WHAT TO DO: Pictures stay out of the output. Return exactly the lines below from the one with "encuentre no disponible." down to the one with "Удачи на собеседовании!", both included, and nothing more.

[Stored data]
[Start of Attachment]

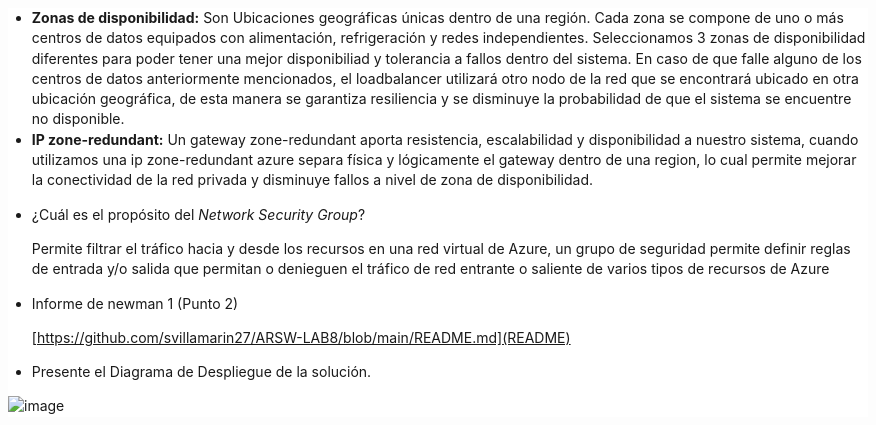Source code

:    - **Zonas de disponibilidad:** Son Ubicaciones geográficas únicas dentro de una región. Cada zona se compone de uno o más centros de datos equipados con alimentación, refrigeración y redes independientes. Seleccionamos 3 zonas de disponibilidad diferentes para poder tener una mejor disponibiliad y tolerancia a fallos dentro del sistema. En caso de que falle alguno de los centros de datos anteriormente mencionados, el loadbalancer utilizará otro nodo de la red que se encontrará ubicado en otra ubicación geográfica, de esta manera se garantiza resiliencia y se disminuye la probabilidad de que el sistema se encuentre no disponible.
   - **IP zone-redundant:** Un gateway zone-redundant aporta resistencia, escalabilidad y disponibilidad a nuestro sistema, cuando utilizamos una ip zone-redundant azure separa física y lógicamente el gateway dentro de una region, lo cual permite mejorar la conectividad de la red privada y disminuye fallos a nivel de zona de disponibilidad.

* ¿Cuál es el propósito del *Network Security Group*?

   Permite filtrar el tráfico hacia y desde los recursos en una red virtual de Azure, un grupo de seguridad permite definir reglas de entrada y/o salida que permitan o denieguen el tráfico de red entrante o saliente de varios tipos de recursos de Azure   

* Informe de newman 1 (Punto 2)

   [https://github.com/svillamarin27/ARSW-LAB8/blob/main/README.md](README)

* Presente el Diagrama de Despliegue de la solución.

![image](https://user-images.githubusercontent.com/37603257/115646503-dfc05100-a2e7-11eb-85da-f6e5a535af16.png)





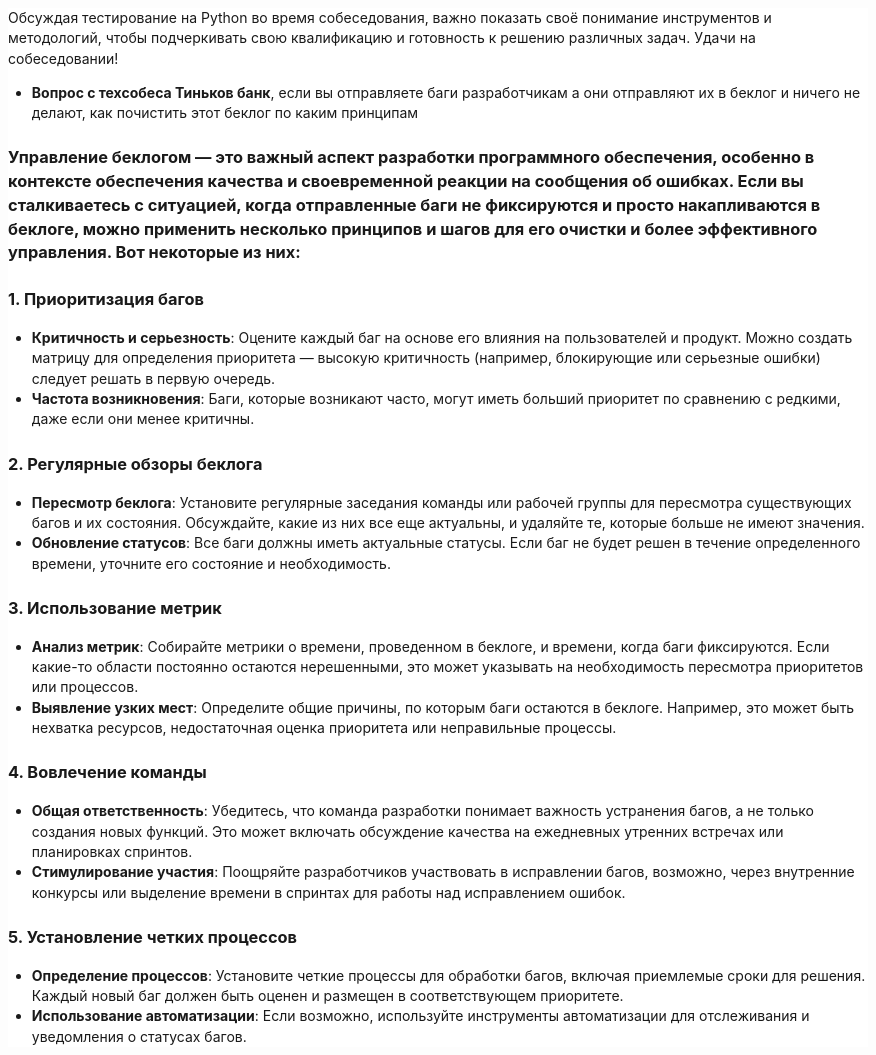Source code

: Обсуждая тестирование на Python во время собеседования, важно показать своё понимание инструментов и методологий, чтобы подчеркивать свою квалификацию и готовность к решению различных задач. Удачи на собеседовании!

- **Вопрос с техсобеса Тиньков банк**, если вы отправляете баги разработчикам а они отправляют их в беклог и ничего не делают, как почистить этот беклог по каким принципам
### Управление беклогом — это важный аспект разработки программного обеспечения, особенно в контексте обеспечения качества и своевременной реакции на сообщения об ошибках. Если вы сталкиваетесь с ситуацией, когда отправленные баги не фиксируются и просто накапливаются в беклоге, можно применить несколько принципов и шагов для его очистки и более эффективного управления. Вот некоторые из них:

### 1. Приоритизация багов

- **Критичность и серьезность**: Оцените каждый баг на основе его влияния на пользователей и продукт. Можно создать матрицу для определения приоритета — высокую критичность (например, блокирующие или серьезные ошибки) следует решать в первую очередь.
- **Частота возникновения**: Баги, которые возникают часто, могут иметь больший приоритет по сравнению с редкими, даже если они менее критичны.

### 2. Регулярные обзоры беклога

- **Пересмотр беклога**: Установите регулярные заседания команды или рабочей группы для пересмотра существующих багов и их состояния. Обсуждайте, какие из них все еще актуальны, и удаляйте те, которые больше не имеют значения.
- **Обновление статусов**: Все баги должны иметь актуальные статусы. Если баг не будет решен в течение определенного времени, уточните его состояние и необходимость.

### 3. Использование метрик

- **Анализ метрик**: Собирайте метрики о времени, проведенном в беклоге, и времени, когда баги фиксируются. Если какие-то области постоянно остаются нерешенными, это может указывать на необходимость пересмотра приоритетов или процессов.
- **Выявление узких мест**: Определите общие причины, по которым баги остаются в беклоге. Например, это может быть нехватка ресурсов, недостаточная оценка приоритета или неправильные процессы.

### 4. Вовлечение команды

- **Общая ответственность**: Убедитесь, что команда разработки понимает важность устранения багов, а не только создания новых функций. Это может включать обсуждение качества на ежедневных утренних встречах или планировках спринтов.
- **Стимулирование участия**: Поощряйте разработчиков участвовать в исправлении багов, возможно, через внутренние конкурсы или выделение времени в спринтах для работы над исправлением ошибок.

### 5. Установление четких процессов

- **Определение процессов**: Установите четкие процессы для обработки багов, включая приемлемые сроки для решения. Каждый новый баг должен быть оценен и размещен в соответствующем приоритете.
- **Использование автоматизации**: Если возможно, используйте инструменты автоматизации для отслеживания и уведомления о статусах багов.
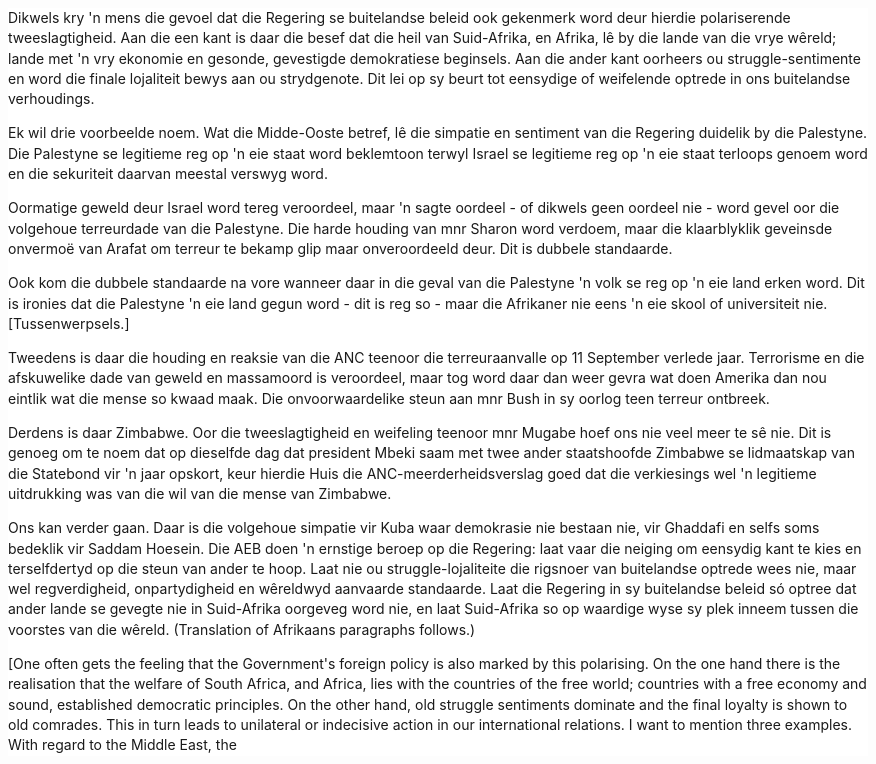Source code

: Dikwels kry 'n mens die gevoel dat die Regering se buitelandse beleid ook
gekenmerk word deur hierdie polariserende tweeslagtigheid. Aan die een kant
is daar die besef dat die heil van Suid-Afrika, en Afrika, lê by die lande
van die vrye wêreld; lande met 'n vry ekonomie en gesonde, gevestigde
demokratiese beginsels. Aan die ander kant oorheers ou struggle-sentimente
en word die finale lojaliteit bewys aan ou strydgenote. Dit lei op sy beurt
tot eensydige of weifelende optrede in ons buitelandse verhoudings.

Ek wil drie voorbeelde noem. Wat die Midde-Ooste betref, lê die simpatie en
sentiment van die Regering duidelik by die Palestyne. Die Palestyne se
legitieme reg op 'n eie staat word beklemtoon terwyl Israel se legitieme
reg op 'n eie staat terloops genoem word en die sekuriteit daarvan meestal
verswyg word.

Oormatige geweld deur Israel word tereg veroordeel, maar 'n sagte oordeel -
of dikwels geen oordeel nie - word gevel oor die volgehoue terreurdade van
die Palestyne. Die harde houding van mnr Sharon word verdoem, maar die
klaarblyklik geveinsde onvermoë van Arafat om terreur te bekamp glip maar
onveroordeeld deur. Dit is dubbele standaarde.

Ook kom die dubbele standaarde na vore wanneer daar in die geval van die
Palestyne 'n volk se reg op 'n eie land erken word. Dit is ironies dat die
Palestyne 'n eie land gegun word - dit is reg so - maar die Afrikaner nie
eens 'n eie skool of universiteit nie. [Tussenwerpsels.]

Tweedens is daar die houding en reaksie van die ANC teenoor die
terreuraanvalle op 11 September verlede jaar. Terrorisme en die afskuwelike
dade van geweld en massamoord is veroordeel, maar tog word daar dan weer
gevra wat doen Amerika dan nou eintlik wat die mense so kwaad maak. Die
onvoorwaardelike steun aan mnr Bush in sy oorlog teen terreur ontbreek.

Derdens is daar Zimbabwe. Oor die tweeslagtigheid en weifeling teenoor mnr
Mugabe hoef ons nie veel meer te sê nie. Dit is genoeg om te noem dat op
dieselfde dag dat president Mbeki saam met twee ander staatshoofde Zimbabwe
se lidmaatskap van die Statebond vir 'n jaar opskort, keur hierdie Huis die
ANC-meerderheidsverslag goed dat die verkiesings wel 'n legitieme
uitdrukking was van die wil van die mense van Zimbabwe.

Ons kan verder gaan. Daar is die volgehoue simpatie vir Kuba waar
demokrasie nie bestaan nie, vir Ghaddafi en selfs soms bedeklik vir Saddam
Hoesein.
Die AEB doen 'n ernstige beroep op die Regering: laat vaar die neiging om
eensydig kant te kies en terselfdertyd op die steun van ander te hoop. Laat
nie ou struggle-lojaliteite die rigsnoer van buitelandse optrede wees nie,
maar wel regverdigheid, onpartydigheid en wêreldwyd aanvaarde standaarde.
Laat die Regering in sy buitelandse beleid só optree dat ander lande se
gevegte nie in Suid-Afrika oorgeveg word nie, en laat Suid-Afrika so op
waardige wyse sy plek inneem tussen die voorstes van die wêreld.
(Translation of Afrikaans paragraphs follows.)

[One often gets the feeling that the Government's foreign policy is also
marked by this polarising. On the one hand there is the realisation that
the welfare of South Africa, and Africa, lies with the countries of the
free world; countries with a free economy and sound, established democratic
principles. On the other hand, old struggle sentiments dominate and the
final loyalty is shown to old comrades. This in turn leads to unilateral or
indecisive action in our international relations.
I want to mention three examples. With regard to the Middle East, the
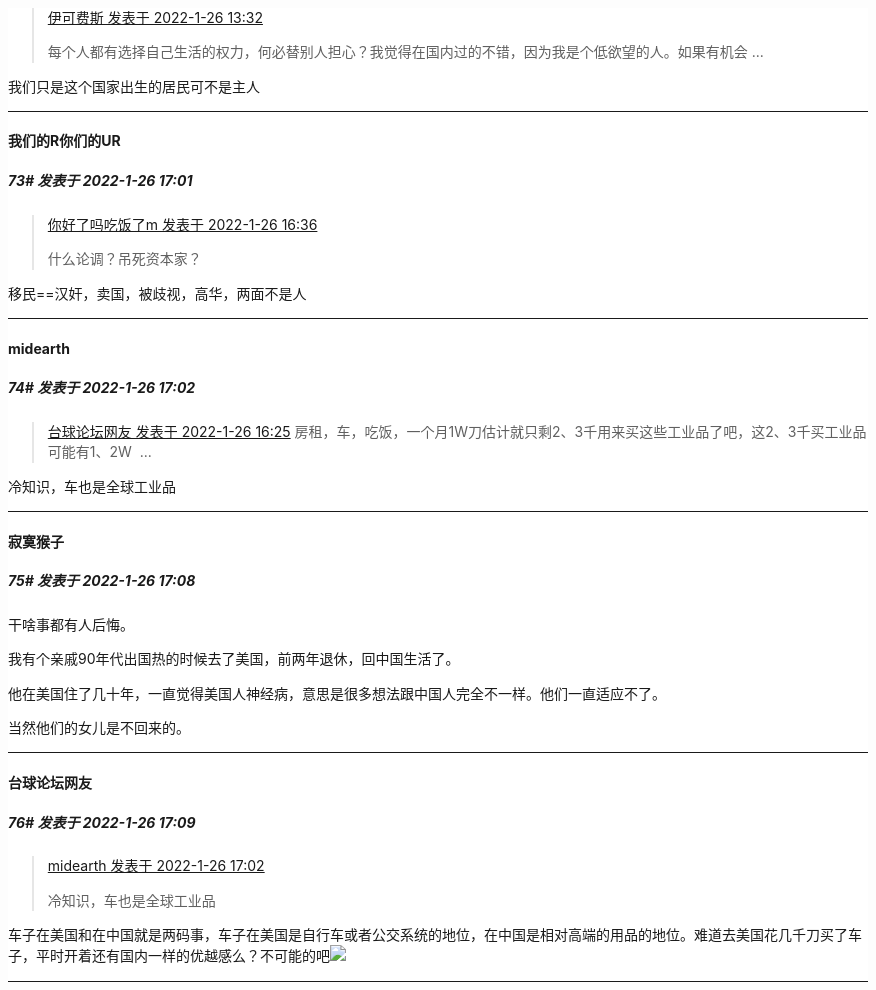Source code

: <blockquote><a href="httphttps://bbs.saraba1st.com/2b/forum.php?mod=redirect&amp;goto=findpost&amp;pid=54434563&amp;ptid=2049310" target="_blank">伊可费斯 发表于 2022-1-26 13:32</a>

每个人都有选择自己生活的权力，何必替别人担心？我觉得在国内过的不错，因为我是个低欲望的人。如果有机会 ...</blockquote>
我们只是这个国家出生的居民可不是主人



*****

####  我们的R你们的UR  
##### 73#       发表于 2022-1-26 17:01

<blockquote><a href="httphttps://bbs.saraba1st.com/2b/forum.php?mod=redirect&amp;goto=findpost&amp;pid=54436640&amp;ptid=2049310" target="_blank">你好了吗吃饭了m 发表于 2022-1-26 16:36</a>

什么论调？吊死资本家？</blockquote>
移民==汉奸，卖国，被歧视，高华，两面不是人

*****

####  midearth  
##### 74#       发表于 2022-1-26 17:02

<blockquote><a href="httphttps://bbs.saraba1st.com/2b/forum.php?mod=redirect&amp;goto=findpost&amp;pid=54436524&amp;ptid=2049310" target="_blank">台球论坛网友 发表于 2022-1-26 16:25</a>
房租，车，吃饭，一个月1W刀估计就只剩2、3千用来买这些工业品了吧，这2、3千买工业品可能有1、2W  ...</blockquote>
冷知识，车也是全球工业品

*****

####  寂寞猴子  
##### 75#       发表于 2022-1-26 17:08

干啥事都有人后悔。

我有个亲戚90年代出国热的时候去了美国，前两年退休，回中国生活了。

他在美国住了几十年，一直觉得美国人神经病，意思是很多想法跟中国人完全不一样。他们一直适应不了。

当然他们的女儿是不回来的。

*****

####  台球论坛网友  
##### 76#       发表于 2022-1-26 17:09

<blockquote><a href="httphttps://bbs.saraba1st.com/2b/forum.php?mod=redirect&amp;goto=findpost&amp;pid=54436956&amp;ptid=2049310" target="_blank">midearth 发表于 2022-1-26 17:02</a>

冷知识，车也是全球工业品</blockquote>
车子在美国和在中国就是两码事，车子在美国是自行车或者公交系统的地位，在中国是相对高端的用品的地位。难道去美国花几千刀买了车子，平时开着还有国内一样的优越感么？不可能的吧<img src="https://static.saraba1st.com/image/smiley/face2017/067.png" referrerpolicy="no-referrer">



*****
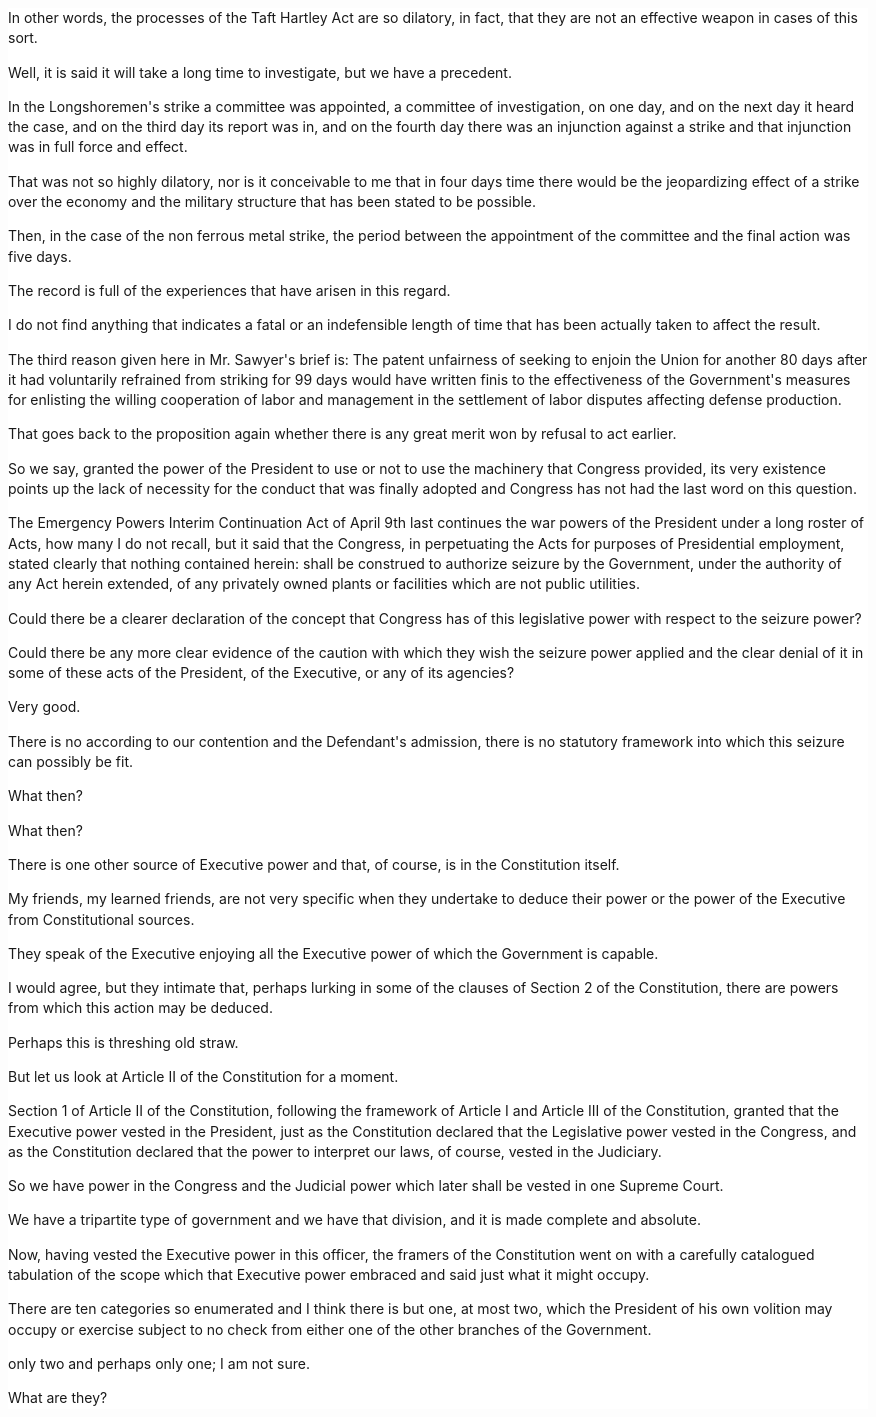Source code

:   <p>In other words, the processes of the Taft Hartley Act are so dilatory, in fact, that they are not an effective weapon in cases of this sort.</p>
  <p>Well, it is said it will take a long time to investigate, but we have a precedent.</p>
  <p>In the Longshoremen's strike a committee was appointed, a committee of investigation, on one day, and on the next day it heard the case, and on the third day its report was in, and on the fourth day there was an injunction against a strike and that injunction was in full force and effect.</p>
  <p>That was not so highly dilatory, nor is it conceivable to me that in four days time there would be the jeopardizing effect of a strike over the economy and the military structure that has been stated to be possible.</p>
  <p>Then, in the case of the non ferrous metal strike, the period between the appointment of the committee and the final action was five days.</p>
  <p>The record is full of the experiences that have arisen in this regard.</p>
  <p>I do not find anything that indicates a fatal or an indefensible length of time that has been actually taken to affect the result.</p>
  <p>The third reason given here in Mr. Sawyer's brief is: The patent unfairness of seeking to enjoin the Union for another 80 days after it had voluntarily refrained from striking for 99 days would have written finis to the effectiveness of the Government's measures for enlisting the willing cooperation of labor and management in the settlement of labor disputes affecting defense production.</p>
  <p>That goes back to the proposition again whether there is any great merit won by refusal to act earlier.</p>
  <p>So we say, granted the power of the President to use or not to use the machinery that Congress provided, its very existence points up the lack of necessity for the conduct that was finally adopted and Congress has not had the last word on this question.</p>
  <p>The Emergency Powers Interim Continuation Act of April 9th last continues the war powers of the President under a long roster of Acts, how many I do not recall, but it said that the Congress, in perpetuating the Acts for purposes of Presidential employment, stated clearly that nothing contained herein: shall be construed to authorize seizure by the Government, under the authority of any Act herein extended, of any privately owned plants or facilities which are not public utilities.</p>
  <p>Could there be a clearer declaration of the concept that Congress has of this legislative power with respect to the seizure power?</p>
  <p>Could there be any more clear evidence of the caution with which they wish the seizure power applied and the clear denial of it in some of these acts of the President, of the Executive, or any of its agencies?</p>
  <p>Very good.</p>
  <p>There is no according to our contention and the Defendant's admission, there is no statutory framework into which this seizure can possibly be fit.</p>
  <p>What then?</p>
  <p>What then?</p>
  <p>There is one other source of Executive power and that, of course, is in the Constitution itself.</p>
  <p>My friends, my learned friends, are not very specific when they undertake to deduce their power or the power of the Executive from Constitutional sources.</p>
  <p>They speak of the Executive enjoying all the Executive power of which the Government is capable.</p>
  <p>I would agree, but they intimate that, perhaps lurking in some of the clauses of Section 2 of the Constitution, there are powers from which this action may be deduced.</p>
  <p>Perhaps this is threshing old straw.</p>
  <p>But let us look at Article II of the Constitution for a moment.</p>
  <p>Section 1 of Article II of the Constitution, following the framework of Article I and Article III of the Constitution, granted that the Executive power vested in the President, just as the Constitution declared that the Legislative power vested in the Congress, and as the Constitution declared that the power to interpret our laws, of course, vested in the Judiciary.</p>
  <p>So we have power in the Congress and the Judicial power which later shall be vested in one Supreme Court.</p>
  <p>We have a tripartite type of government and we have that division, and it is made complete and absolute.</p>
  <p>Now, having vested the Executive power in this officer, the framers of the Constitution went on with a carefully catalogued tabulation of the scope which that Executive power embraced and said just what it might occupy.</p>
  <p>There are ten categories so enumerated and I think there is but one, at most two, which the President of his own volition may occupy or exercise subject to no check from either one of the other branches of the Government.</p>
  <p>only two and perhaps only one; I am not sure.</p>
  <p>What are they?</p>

[End of Attachment]

EXERCISE SOLUTION:
:    - **Zonas de disponibilidad:** Son Ubicaciones geográficas únicas dentro de una región. Cada zona se compone de uno o más centros de datos equipados con alimentación, refrigeración y redes independientes. Seleccionamos 3 zonas de disponibilidad diferentes para poder tener una mejor disponibiliad y tolerancia a fallos dentro del sistema. En caso de que falle alguno de los centros de datos anteriormente mencionados, el loadbalancer utilizará otro nodo de la red que se encontrará ubicado en otra ubicación geográfica, de esta manera se garantiza resiliencia y se disminuye la probabilidad de que el sistema se encuentre no disponible.
   - **IP zone-redundant:** Un gateway zone-redundant aporta resistencia, escalabilidad y disponibilidad a nuestro sistema, cuando utilizamos una ip zone-redundant azure separa física y lógicamente el gateway dentro de una region, lo cual permite mejorar la conectividad de la red privada y disminuye fallos a nivel de zona de disponibilidad.

* ¿Cuál es el propósito del *Network Security Group*?

   Permite filtrar el tráfico hacia y desde los recursos en una red virtual de Azure, un grupo de seguridad permite definir reglas de entrada y/o salida que permitan o denieguen el tráfico de red entrante o saliente de varios tipos de recursos de Azure   

* Informe de newman 1 (Punto 2)

   [https://github.com/svillamarin27/ARSW-LAB8/blob/main/README.md](README)

* Presente el Diagrama de Despliegue de la solución.

![image](https://user-images.githubusercontent.com/37603257/115646503-dfc05100-a2e7-11eb-85da-f6e5a535af16.png)





Source code

: Обсуждая тестирование на Python во время собеседования, важно показать своё понимание инструментов и методологий, чтобы подчеркивать свою квалификацию и готовность к решению различных задач. Удачи на собеседовании!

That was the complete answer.